Anna Boden and Ryan Fleck’s screenplay is adrenaline right to the veins. Freaky Tales maintains a rowdy, hilarious, and unpredictable vibe throughout. Each segment gives a different flavor of genre fiction that explores a different type of outsider.
Nevertheless, there’s a running thread of these underdogs standing up to Nazis and the powers that be. The main villain, police office/crime kingpin The Guy (Ben Mendelsohn), is a representation of oppression of the bright downtrodden, and the movie is basically one long wind-up for a revenge punch from the people of Oakland.
More Pulp Fiction than V/H/S, Freaky Tales is really one big story of an idealized version of Oakland from the eyes of its filmmakers. The attention to detail in its interweaving of actual historical events: a legendary game from Sleepy Floyd and a recreation of a rap battle between Danger Zone and rapper Too $hort, who narrates and executive produces the film, come to mind. It makes Oakland take on a mythic status. This is the type of movie that only someone with a deep love for their city could’ve made.
Pedro Pascal leads a cast of fresh faces
Freaky Tales is chock-full of talent, both fresh-faced and established. The biggest veterans, Pedro Pascal and Ben Mendelsohn, of course do excellent work. Hell, it’s rare to see either in the form they’re in here. Pascal plays a dead-eyed badass consumed with making sure the people who hurt those closest to him pay. With a single-mind focus, the versatile Pascal could easily have a career playing these kinds of onscreen anti-heroes.
Mendelsohn relishes the opportunity of playing a truly despicable villain. His over-the-top, sneering arch nature marked by bigotry is played mostly for laughs, indicating the weak man he is underneath.
On the other hand, the young talent blew me away.
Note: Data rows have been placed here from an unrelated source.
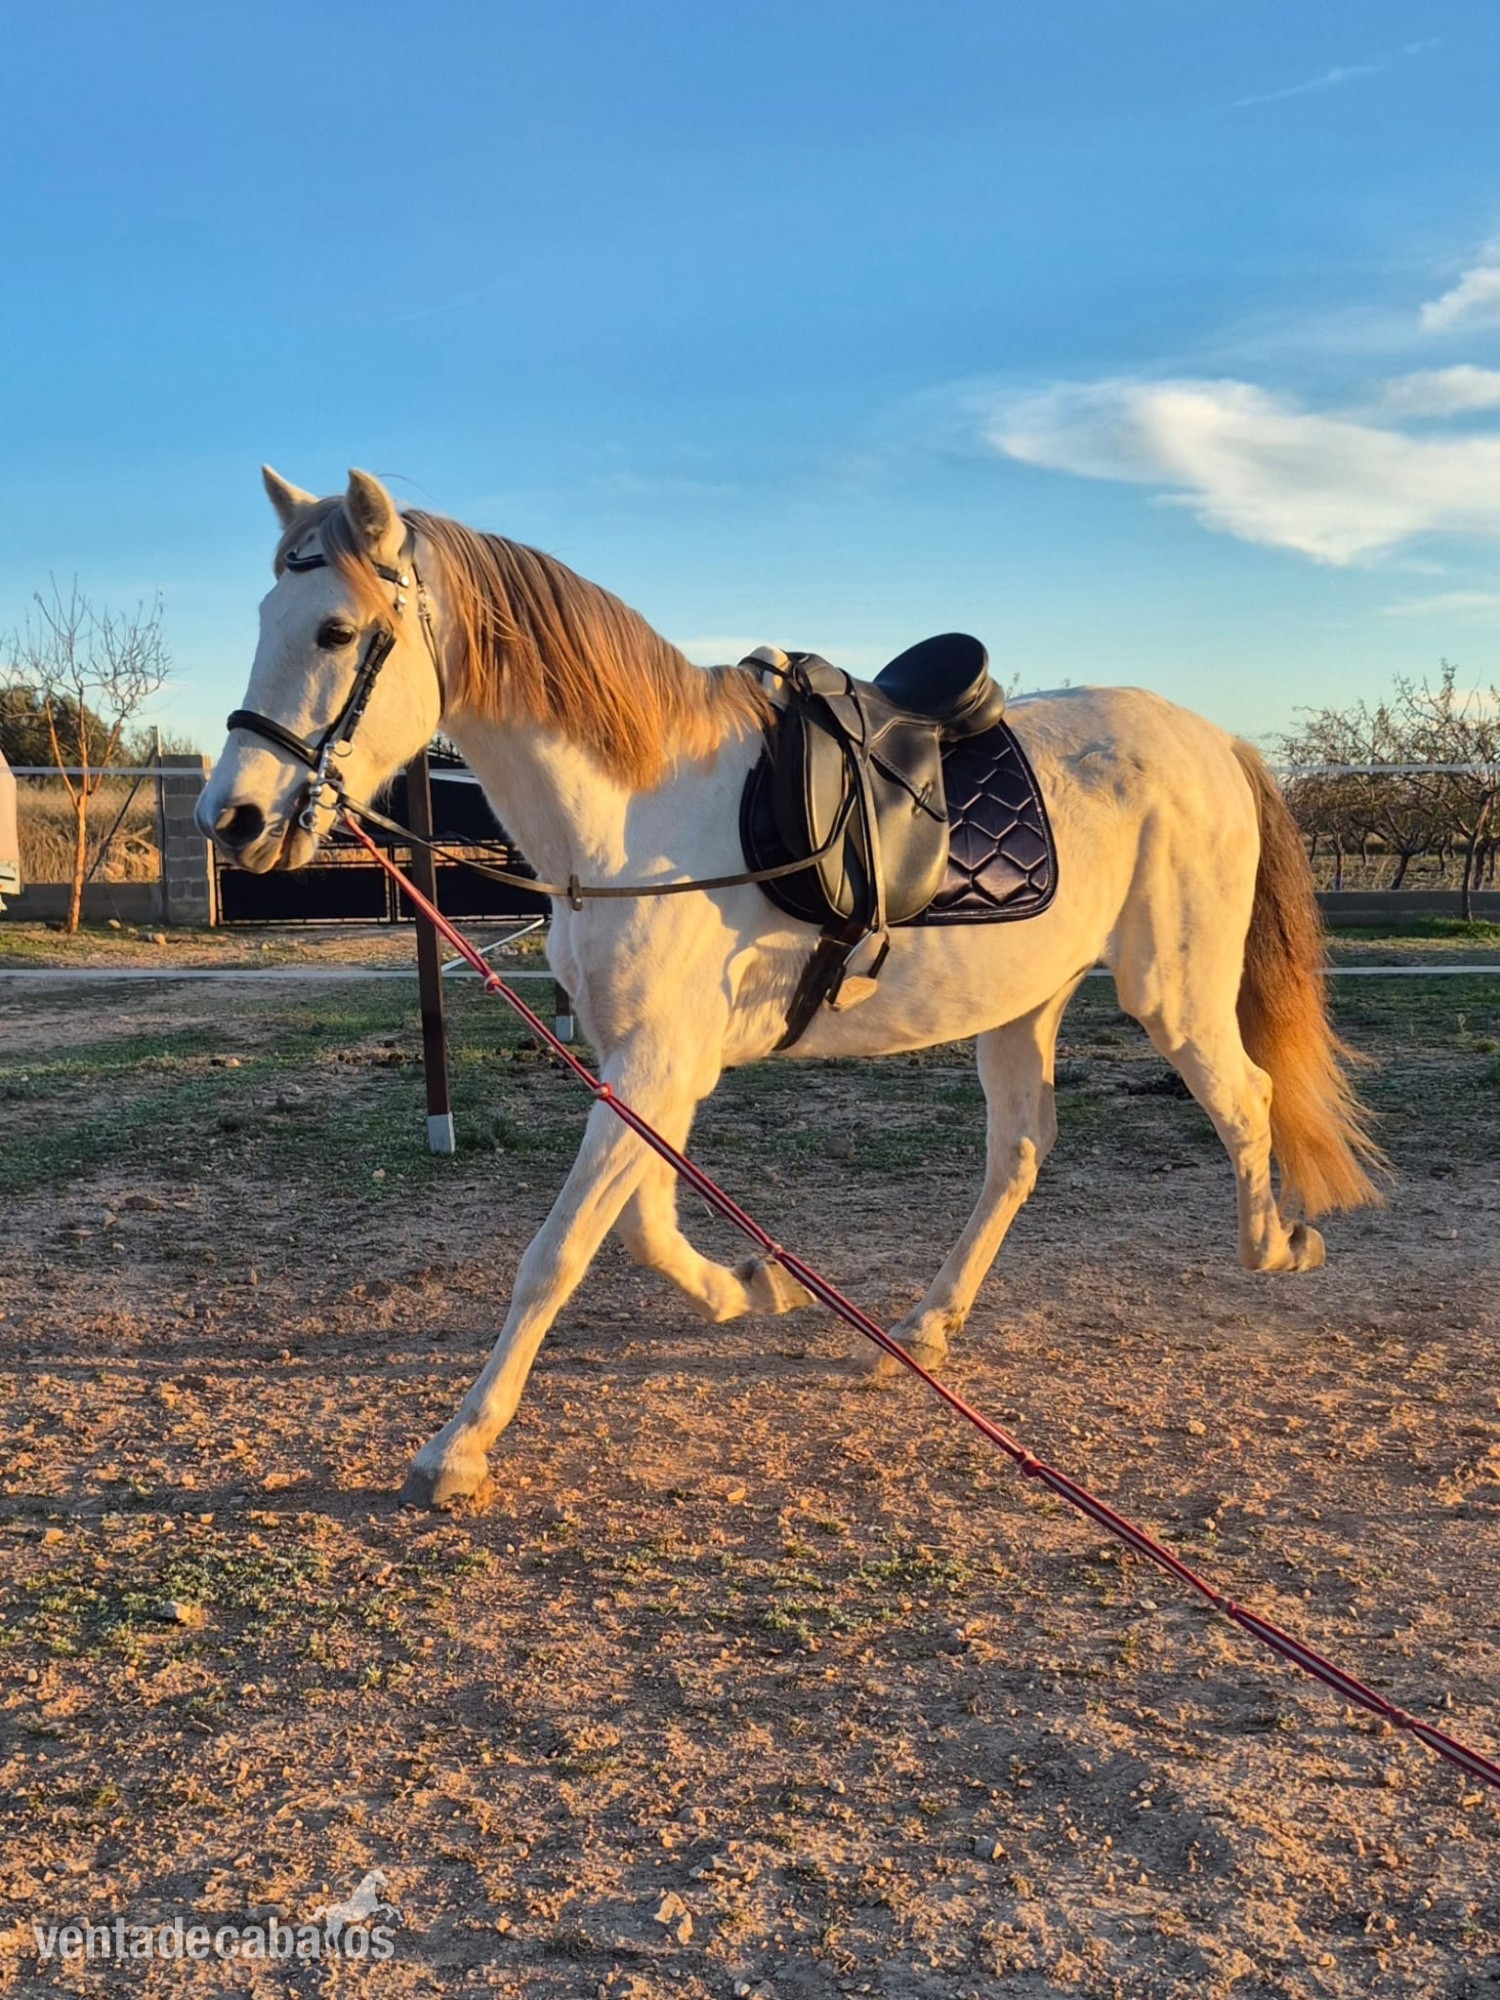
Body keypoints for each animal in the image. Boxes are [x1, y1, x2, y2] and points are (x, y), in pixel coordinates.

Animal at [199, 467, 1382, 1508]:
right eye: (259, 614)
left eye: (334, 632)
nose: (232, 819)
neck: (637, 817)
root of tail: (1213, 740)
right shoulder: (652, 1070)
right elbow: (643, 1224)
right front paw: (746, 1287)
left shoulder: (657, 1064)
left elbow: (559, 1250)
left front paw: (457, 1446)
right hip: (1022, 1006)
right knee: (1020, 1153)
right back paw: (924, 1327)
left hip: (1171, 988)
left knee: (1245, 1100)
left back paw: (1276, 1244)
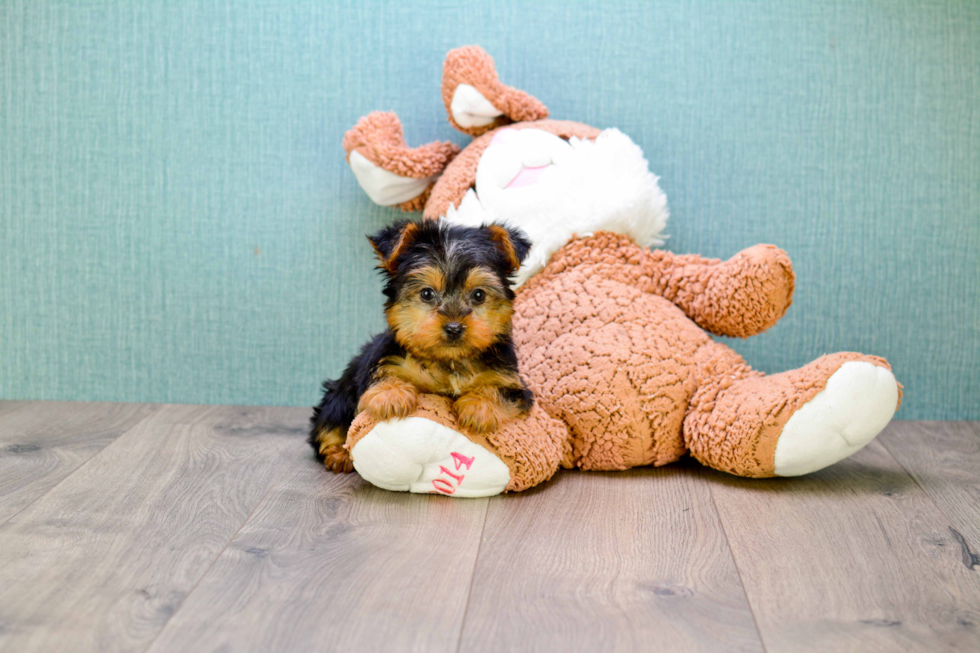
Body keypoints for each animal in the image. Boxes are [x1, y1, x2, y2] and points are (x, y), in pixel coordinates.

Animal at [310, 222, 532, 472]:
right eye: (427, 293)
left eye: (478, 294)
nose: (454, 327)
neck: (449, 361)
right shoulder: (386, 359)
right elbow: (383, 375)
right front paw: (391, 394)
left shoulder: (510, 380)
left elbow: (500, 390)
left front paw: (479, 406)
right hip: (337, 395)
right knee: (329, 423)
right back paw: (339, 454)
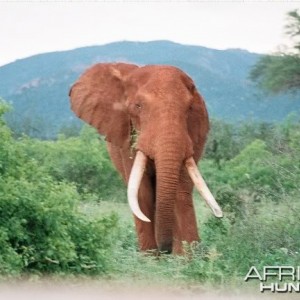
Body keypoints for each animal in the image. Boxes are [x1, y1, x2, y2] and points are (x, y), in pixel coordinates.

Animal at [68, 62, 223, 253]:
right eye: (138, 107)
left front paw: (188, 257)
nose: (166, 250)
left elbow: (181, 191)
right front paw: (151, 256)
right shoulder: (127, 139)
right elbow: (142, 193)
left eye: (189, 109)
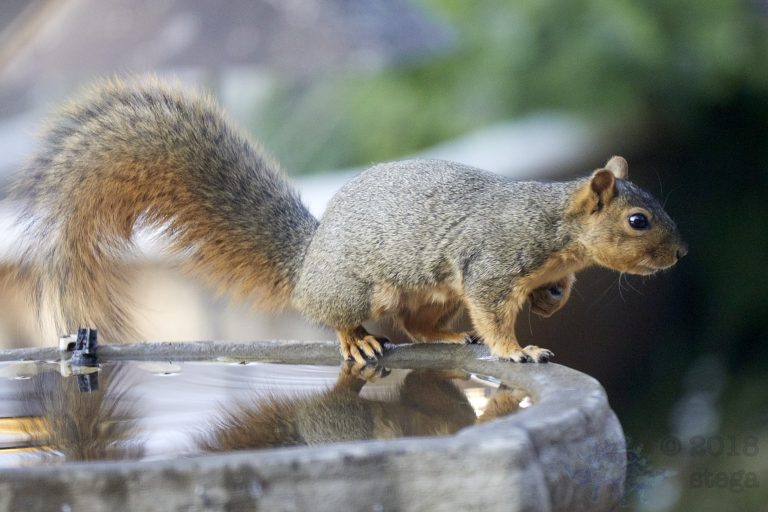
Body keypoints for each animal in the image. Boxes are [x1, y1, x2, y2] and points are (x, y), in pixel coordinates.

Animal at [13, 76, 687, 364]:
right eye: (637, 221)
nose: (680, 256)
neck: (554, 227)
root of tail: (307, 261)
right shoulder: (493, 265)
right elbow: (495, 314)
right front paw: (519, 350)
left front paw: (552, 299)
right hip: (356, 288)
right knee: (339, 318)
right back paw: (359, 339)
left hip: (430, 291)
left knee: (416, 326)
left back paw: (447, 338)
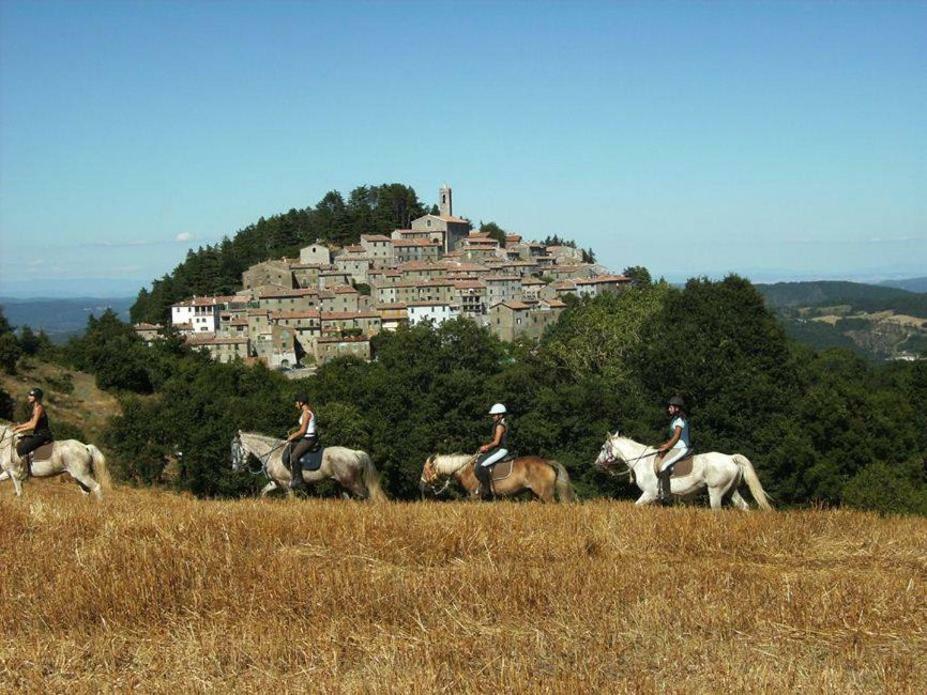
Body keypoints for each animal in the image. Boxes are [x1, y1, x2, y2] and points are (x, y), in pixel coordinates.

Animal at [236, 430, 392, 500]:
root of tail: (355, 453)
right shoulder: (275, 482)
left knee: (366, 495)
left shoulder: (285, 483)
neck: (274, 454)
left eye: (235, 448)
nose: (237, 468)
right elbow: (263, 492)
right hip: (342, 484)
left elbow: (291, 500)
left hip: (351, 482)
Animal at [418, 454, 572, 502]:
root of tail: (546, 462)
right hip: (535, 495)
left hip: (546, 494)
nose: (421, 485)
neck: (465, 469)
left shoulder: (475, 496)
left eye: (425, 470)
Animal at [600, 430, 772, 512]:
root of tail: (731, 458)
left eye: (602, 448)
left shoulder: (649, 493)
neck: (643, 461)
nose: (597, 463)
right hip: (731, 490)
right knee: (744, 507)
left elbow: (636, 506)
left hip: (716, 491)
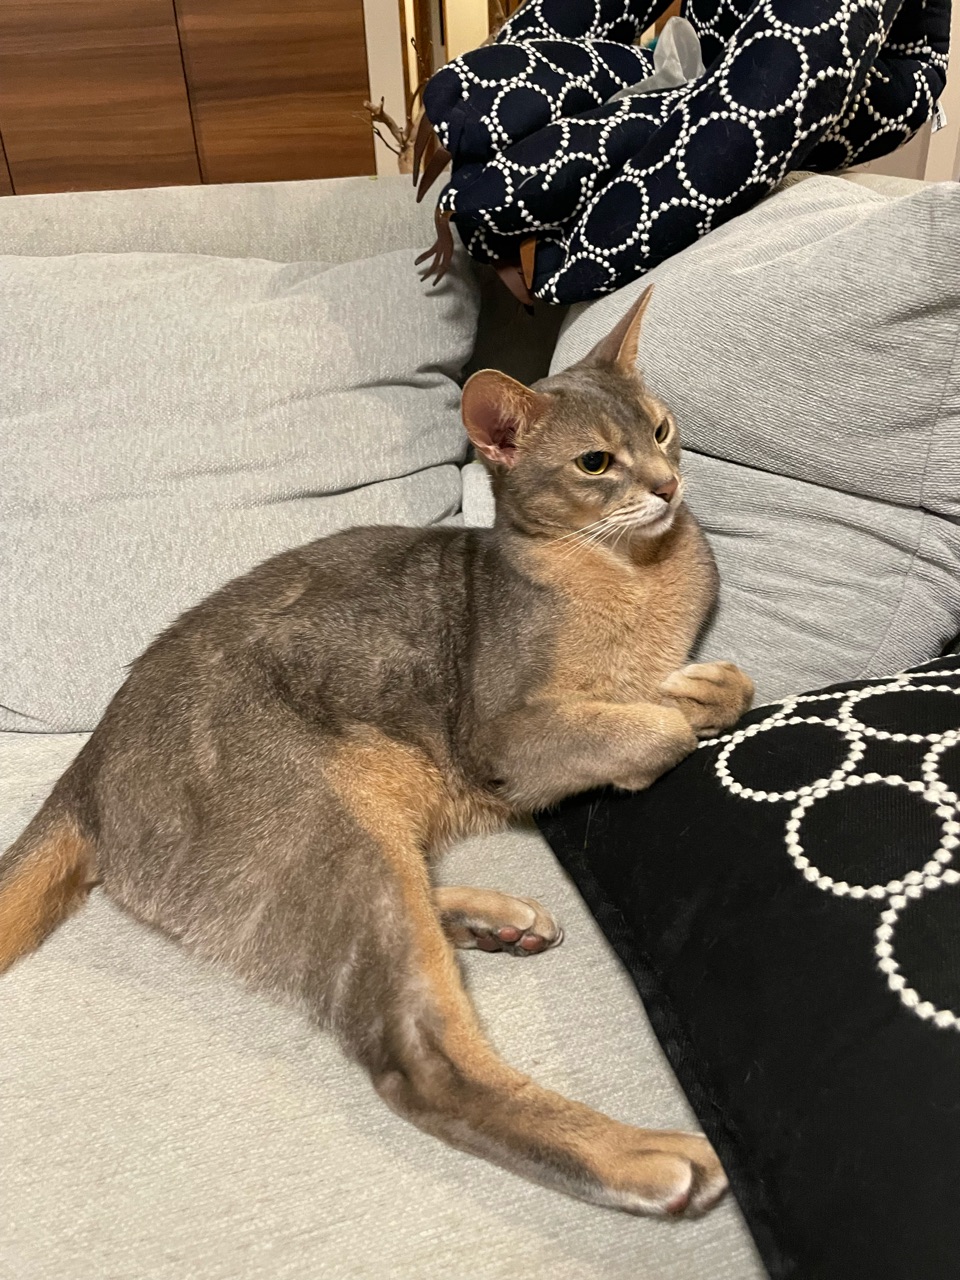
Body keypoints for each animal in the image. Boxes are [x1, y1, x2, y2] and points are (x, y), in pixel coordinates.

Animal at [0, 286, 754, 1218]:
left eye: (662, 429)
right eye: (594, 463)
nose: (669, 484)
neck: (637, 573)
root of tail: (89, 763)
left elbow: (716, 687)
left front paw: (698, 686)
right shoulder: (503, 731)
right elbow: (650, 728)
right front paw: (669, 712)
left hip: (371, 818)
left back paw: (491, 919)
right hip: (326, 825)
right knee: (418, 1058)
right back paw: (640, 1157)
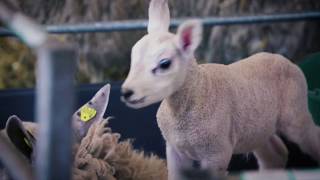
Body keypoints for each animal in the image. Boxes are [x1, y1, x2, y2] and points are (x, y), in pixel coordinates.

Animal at [120, 0, 320, 178]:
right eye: (133, 57)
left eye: (164, 63)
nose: (126, 92)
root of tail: (285, 59)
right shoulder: (175, 149)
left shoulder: (217, 153)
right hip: (256, 128)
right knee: (275, 154)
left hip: (295, 113)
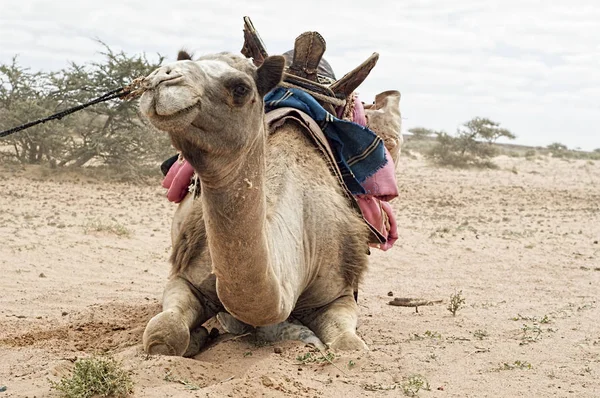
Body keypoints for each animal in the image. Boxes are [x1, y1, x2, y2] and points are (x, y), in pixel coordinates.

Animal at [140, 51, 376, 356]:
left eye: (241, 88)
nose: (161, 78)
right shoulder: (186, 278)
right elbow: (164, 333)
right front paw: (198, 336)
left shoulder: (339, 292)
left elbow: (351, 345)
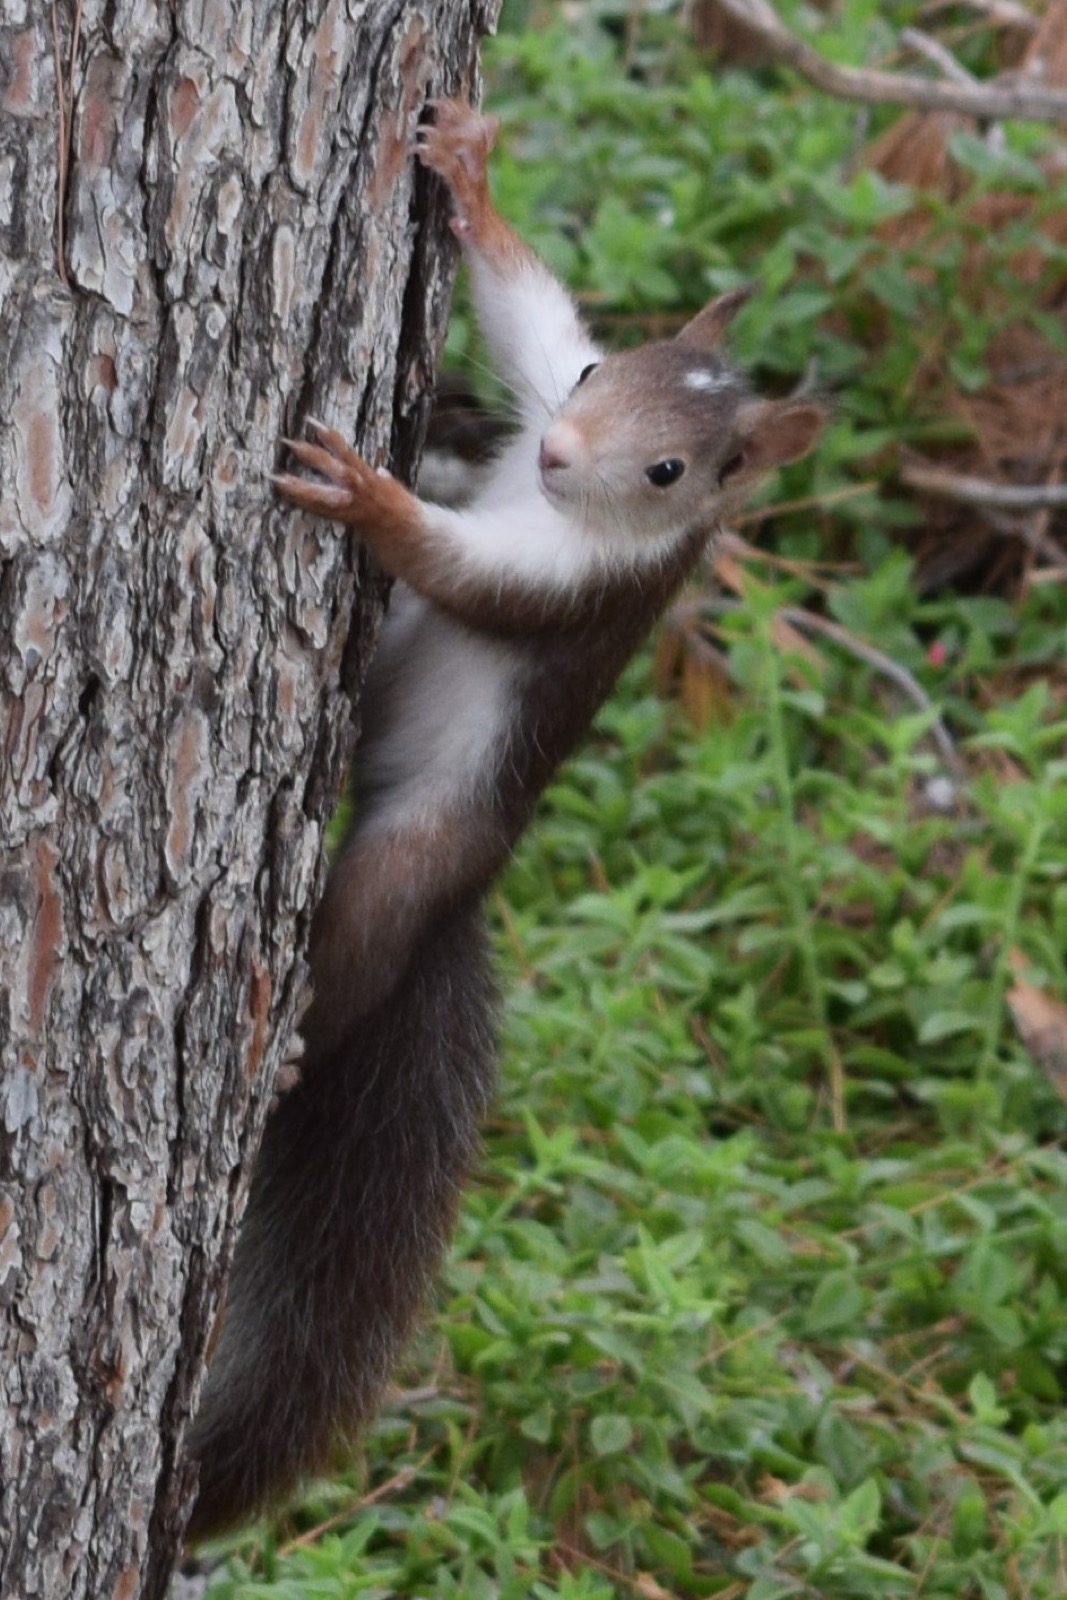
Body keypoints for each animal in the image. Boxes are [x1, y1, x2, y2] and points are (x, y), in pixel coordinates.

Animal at [185, 96, 824, 1538]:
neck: (552, 499)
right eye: (595, 375)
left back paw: (294, 1038)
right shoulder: (535, 388)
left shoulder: (582, 589)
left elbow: (463, 572)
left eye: (667, 470)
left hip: (412, 865)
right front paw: (470, 183)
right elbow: (521, 306)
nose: (552, 452)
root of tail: (468, 899)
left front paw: (374, 499)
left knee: (358, 949)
Jack Champion may not have been everyone’s cup of tea as Spider in Avatar: The Way of Water, but his charming chemistry with Ji-young Yoo’s spunky, headstrong punk Tina indicates there’s something to both of them as up-and-coming young actors.
Dominique Thorne and Normani’s portrayal of Danger Zone electrifies, commanding the screen with confidence and verve. The late Angus Cloud deserves a shout-out for his characteristically natural performance as one of The Guy’s henchmen, but the performance people will walk away from Freaky Tales raving about is Jay Ellis as Sleepy Floyd. In his mission to take down those terrorizing Oakland, he becomes something of an epic figure, one that Ellis’ very physical, ferocious performance is 100% responsible for.
Freaky Tales is cult classic material
Would Freaky Tales work, though, without the audiovisual magic that marks it? Possibly, yet it wouldn’t be the same movie. Cinematographer Jac Fitzgerald glazes the movie in tasteful film grain, and the style doesn’t stop there. Freaky Tales presents its first segment in 4:3; combined with sketchbook-like animations that add a comic effect reminiscent of Scott Pilgrim vs. The World. The neon of the nightclub in segment 2 and the more restrained look of the third segment are great in their own right. My personal favorite would have to be the concluding segment’s jump into full-on gory grindhouse action.
Each segment is accented with music ranging from rap, including Too $hort, to metal. An inspired Metallica needle-drop had the audience bobbing their head. Moreover, the subtle inclusion of green energy throughout adds to the world Freaky Tales is building. And what a world it is!
Freaky Tales feels like a fresh start for Anna Boden & Ryan Fleck, a wild genre extravaganza that’s equal parts tribute to 1987 Oakland and a major good time on its own. Even if it doesn’t hit audiences the way it hit me, it has cult classic material written all over it.